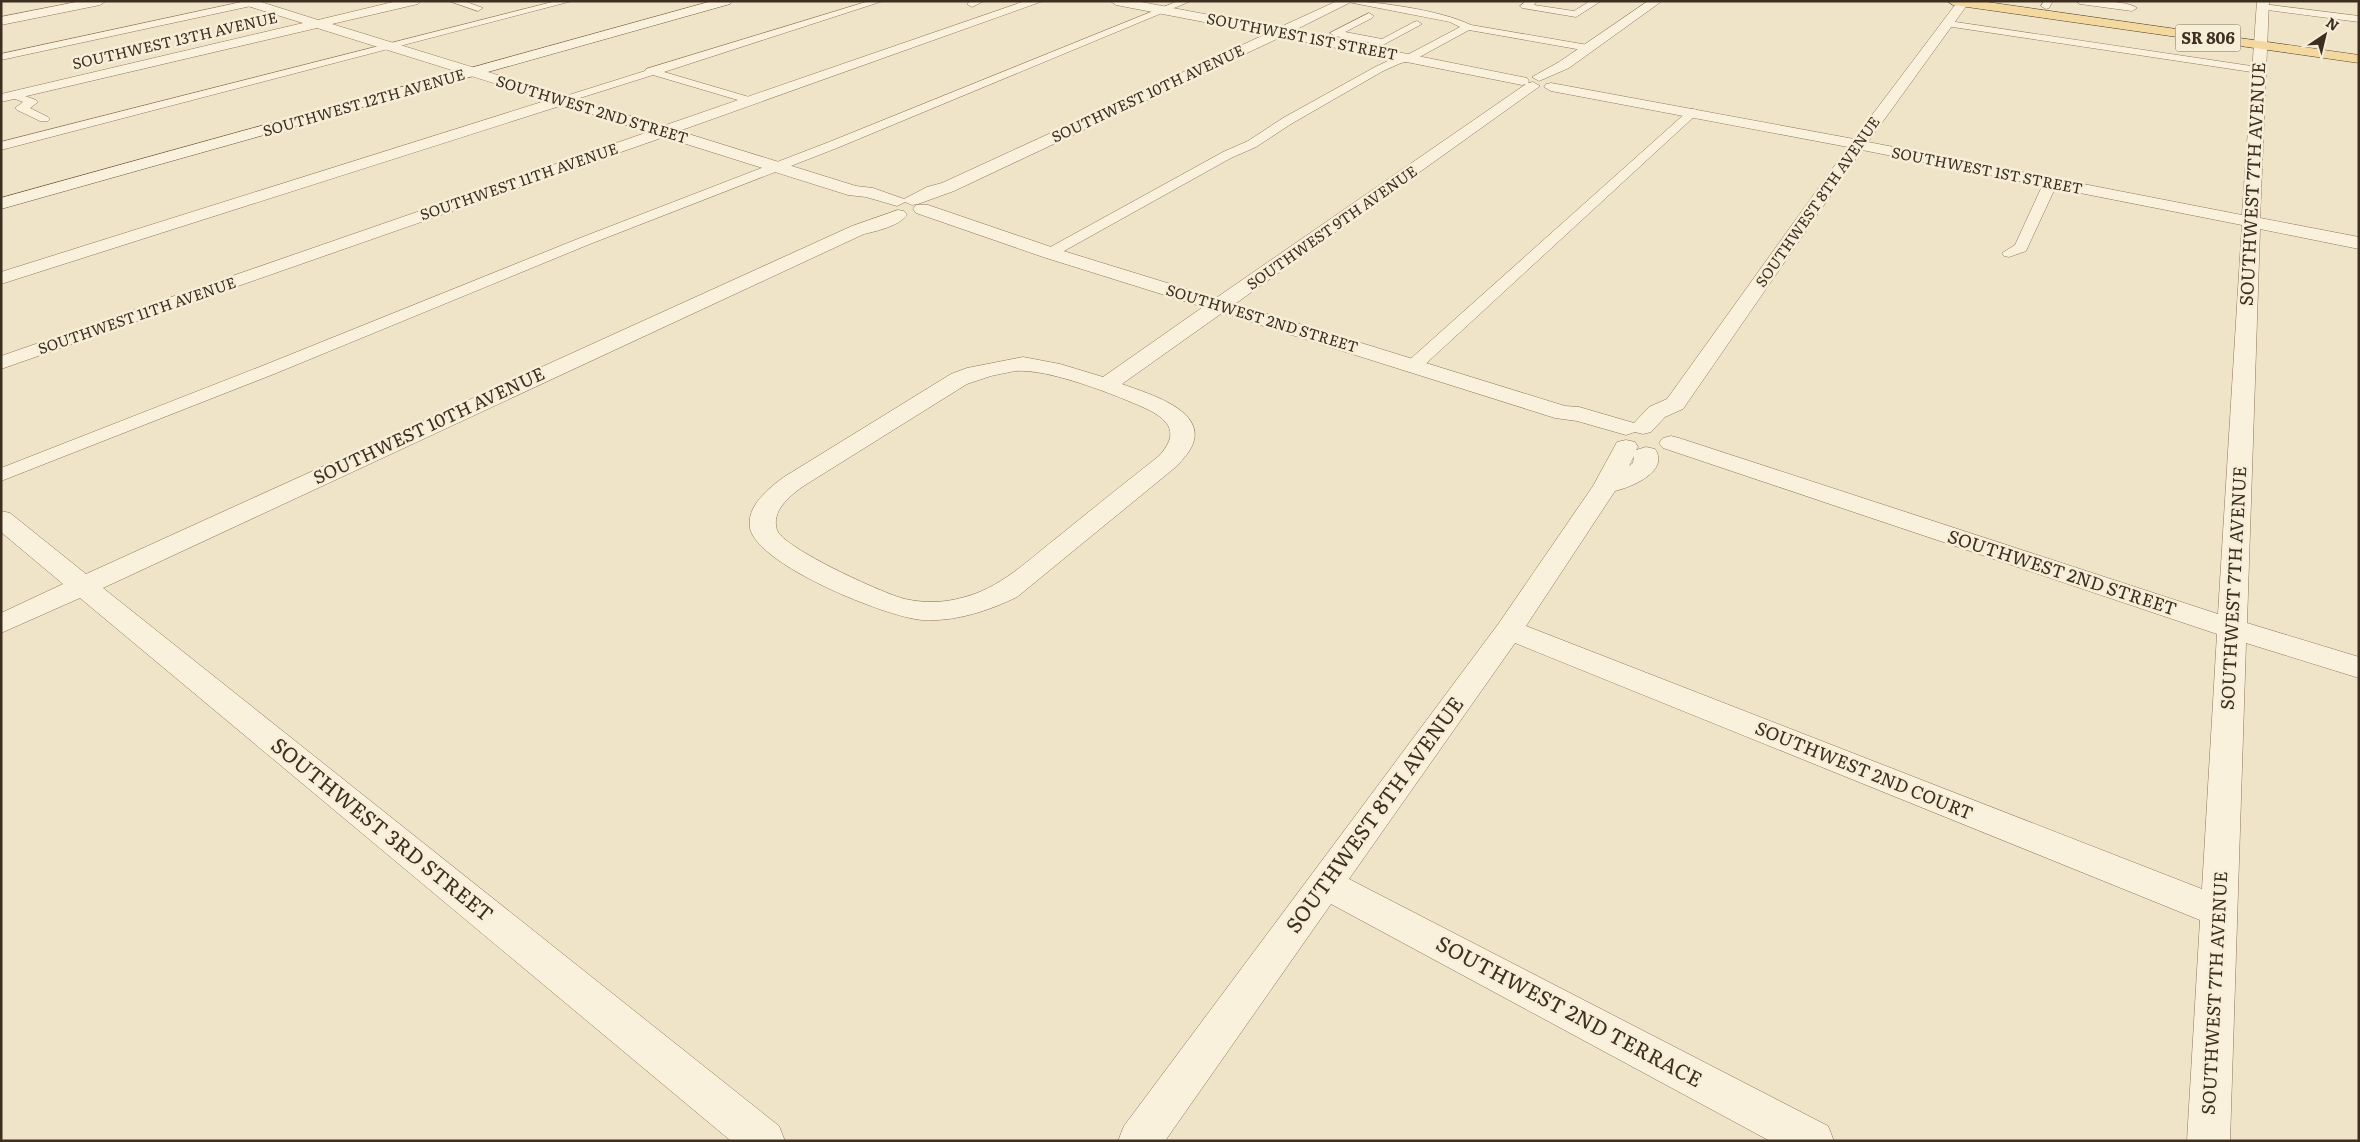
<svg xmlns="http://www.w3.org/2000/svg" width="2360" height="1142" font-family="Literata,serif">
	<rect width="100%" height="100%" fill="#f0e4c8"/>
	<g fill="none" stroke-linecap="round" stroke-linejoin="round">
		<g stroke="#8d765c" stroke-width="1">
			<g id="lane">
				<polygon points="246,1 256,3 251,6 1,60 1,54"/>
				<polygon points="449,1 464,1 483,8 478,11"/>
				<polygon points="556,1 572,1 1,150 1,142"/>
				<polygon points="869,1 883,1 664,72 756,99 758,101 756,103 748,103 653,75 564,103 556,103 554,101 556,99 645,71 646,69"/>
				<polygon points="984,1 972,7 967,4 971,1"/>
				<polygon points="1178,1 1191,1 837,148 590,244 274,374 1,481 1,468 262,366 580,238 829,142"/>
				<path d="M 1343,1 C 1376,1 1440,10 1471,25 L 1588,45 L 1593,48 L 1588,51 L 1469,30 L 1414,60 L 1401,63 L 1383,71 L 1291,124 L 1256,147 L 1231,158 L 1055,256 L 1045,256 L 1043,253 L 1045,250 L 1223,152 L 1248,141 L 1283,118 L 1375,67 L 1394,58 L 1407,55 L 1460,27 L 1450,22 Z"/>
				<polygon points="1526,1 1537,1 1534,5 1574,11 1590,1 1601,1 1576,17 1522,8 1520,6"/>
				<polygon points="2044,1 2053,1 2049,8 2046,9 2041,6"/>
				<path d="M 2076,1 C 2090,1 2126,0 2137,8 L 2132,11 L 2080,4 Z"/>
				<polygon points="2263,4 2359,16 2359,22 2260,9 2258,7"/>
				<polygon points="1369,13 1374,16 1372,18 1345,32 1382,39 1414,22 1417,21 1422,24 1383,45 1335,36 1330,33"/>
				<polygon points="1949,21 2258,67 2263,70 2258,73 1946,26 1944,24"/>
				<polygon points="14,92 36,100 38,102 30,108 48,117 50,119 48,121 40,121 17,110 15,108 23,102 10,97 10,93"/>
				<polygon points="1693,109 1697,110 1699,112 1697,114 1419,370 1407,370 1405,366 1407,362 1689,110"/>
				<polygon points="2050,180 2057,184 2026,251 2009,257 2004,256 2002,253 2015,245 2043,184"/>
			</g>
		</g>
		<g stroke="#8d765c" stroke-width="1">
			<g id="street">
				<polygon points="81,1 106,1 100,5 1,25 1,17"/>
				<path d="M 239,1 L 258,1 L 318,20 L 397,1 L 420,1 L 418,4 L 332,24 L 663,126 L 1025,1 L 1043,1 L 679,131 L 856,186 L 873,188 L 904,199 L 927,187 L 942,183 L 1266,34 L 1116,5 L 1110,1 L 1136,1 L 1278,28 L 1337,1 L 1353,1 L 1293,31 L 1527,78 L 1529,81 L 1528,83 L 1533,82 L 1540,86 L 1235,304 L 1565,406 L 1579,407 L 1634,423 L 1649,407 L 1667,399 L 1848,147 L 1551,91 L 1544,87 L 1546,84 L 1551,83 L 1854,139 L 1958,1 L 1970,1 L 1868,142 L 2242,215 L 2257,1 L 2269,1 L 2260,218 L 2359,237 L 2359,249 L 2260,229 L 2247,623 L 2359,657 L 2359,678 L 2246,643 L 2230,1141 L 2187,1141 L 2200,920 L 1515,643 L 1349,879 L 1828,1126 L 1834,1141 L 1770,1141 L 1331,904 L 1165,1141 L 1118,1141 L 1124,1126 L 1499,623 L 1593,486 L 1617,442 L 1626,440 L 1635,442 L 1638,447 L 1636,450 L 1646,447 L 1655,449 C 1670,471 1632,487 1615,491 L 1526,626 L 2202,889 L 2217,634 L 1663,448 L 1659,443 L 1663,438 L 1671,436 L 1679,438 L 2218,614 L 2242,225 L 1862,150 L 1683,409 L 1665,417 L 1651,432 L 1643,434 L 1635,432 L 1626,435 L 1577,421 L 1555,418 L 1222,313 L 1122,384 C 1143,392 1202,408 1194,440 C 1192,450 1183,459 1177,466 L 1017,597 C 988,611 955,622 922,620 C 886,617 757,565 750,528 C 746,506 769,488 784,477 L 951,374 L 967,368 L 1023,357 L 1060,364 L 1103,377 L 1203,307 L 1043,257 L 916,213 L 913,209 L 916,205 L 928,205 L 1057,249 L 1216,298 L 1526,84 L 1522,85 L 1281,37 L 954,191 L 918,204 L 912,205 L 905,202 L 897,206 L 866,197 L 848,195 L 664,137 L 1,369 L 1,356 L 648,132 L 563,105 L 1,284 L 1,272 L 548,100 L 317,28 L 1,102 L 1,94 L 303,23 L 241,4 ZM 1015,371 C 1048,368 1116,395 1147,409 C 1171,421 1179,434 1159,456 C 1126,482 1092,509 1059,536 C 1028,560 1000,589 961,598 C 943,603 923,603 905,599 C 884,594 783,548 777,530 C 771,511 789,497 802,487 L 967,384 L 991,376 ZM 1634,456 L 1633,463 L 1629,466 Z"/>
				<polygon points="1648,1 1662,1 1569,68 1539,81 1532,77 1559,62"/>
				<path d="M 898,210 L 904,211 L 907,215 C 899,226 877,231 864,234 L 103,588 L 779,1126 L 785,1141 L 731,1141 L 80,598 L 1,633 L 1,613 L 63,584 L 1,532 L 1,511 L 10,513 L 86,574 L 852,226 Z"/>
			</g>
		</g>
		<g stroke="#6f573f" stroke-width="1">
			<polygon id="secondary" points="712,1 732,1 730,4 1,209 1,198"/>
		</g>
		<g stroke="#5b4430" stroke-width="1">
			<polygon id="primary" points="1947,1 1980,1 2359,55 2359,63 1953,5"/>
		</g>
		<use href="#lane" fill="#faf1dc" fill-rule="evenodd"/>
		<use href="#street" fill="#faf1dc" fill-rule="evenodd"/>
		<use href="#secondary" fill="#faf1dc" fill-rule="evenodd"/>
		<use href="#primary" fill="#f3d9a0" fill-rule="evenodd"/>
	</g>
	<g text-anchor="middle" stroke-width="5" stroke-linejoin="round" paint-order="stroke">
		<g font-size="15" fill="#3d2e20" stroke="#f7eed8">
			<text transform="translate(1302 37) rotate(11)" y="5">SOUTHWEST 1ST STREET</text>
			<text transform="translate(175 41) rotate(-13)" y="5">SOUTHWEST 13TH AVENUE</text>
			<text transform="translate(1148 94) rotate(-25)" y="5">SOUTHWEST 10TH AVENUE</text>
			<text transform="translate(364 103) rotate(-16)" y="5">SOUTHWEST 12TH AVENUE</text>
			<text transform="translate(592 110) rotate(17)" y="5">SOUTHWEST 2ND STREET</text>
			<text transform="translate(1987 171) rotate(11)" y="5">SOUTHWEST 1ST STREET</text>
			<text transform="translate(519 182) rotate(-19)" y="5">SOUTHWEST 11TH AVENUE</text>
			<text transform="translate(1818 202) rotate(-55)" y="5">SOUTHWEST 8TH AVENUE</text>
			<text transform="translate(1332 228) rotate(-35)" y="5">SOUTHWEST 9TH AVENUE</text>
			<text transform="translate(137 316) rotate(-19)" y="5">SOUTHWEST 11TH AVENUE</text>
			<text transform="translate(1262 319) rotate(17)" y="5">SOUTHWEST 2ND STREET</text>
		</g>
		<rect fill="#f7eed8" stroke="#756857" stroke-width="1" x="2175.5" y="24.5" width="65" height="27" rx="4"/>
		<g font-size="16" font-weight="bold" fill="#3d2e20">
			<text x="2208" y="44">SR 806</text>
		</g>
		<g font-size="18" fill="#3d2e20" stroke="#f7eed8">
			<text transform="translate(2253 184) rotate(-87)" y="6">SOUTHWEST 7TH AVENUE</text>
			<text transform="translate(429 426) rotate(-25)" y="6">SOUTHWEST 10TH AVENUE</text>
			<text transform="translate(2062 573) rotate(18)" y="6">SOUTHWEST 2ND STREET</text>
			<text transform="translate(2234 588) rotate(-87)" y="6">SOUTHWEST 7TH AVENUE</text>
			<text transform="translate(1864 771) rotate(22)" y="6">SOUTHWEST 2ND COURT</text>
			<text transform="translate(2215 993) rotate(-87)" y="6">SOUTHWEST 7TH AVENUE</text>
		</g>
		<g font-size="21" fill="#3d2e20" stroke="#f7eed8">
			<text transform="translate(1375 815) rotate(-54)" y="7">SOUTHWEST 8TH AVENUE</text>
			<text transform="translate(382 830) rotate(39)" y="7">SOUTHWEST 3RD STREET</text>
			<text transform="translate(1569 1012) rotate(28)" y="7">SOUTHWEST 2ND TERRACE</text>
		</g>
	</g>
	<rect width="2360" height="1142" fill="none" stroke="#3d2e20" stroke-width="5"/>
	<g transform="translate(2325 35) rotate(35)" stroke="#f7eed8" stroke-width="4" paint-order="stroke">
	<path d="M0-4L9 19L0 12L-9 19Z" fill="#3d2e20"/>
	<text y="-8" font-size="14" font-weight="bold" text-anchor="middle" fill="#3d2e20">N</text>
	</g>
</svg>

|---|

_TASK INSTRUCTIONS:_ Retype the records above, but only those lines that fall between the line containing "2057,184 2026,251 2009,257" and the line containing "106,1 100,5 1,25", with both of those lines included, exactly as written.

_RESULT OF THIS EXERCISE:_
				<polygon points="2050,180 2057,184 2026,251 2009,257 2004,256 2002,253 2015,245 2043,184"/>
			</g>
		</g>
		<g stroke="#8d765c" stroke-width="1">
			<g id="street">
				<polygon points="81,1 106,1 100,5 1,25 1,17"/>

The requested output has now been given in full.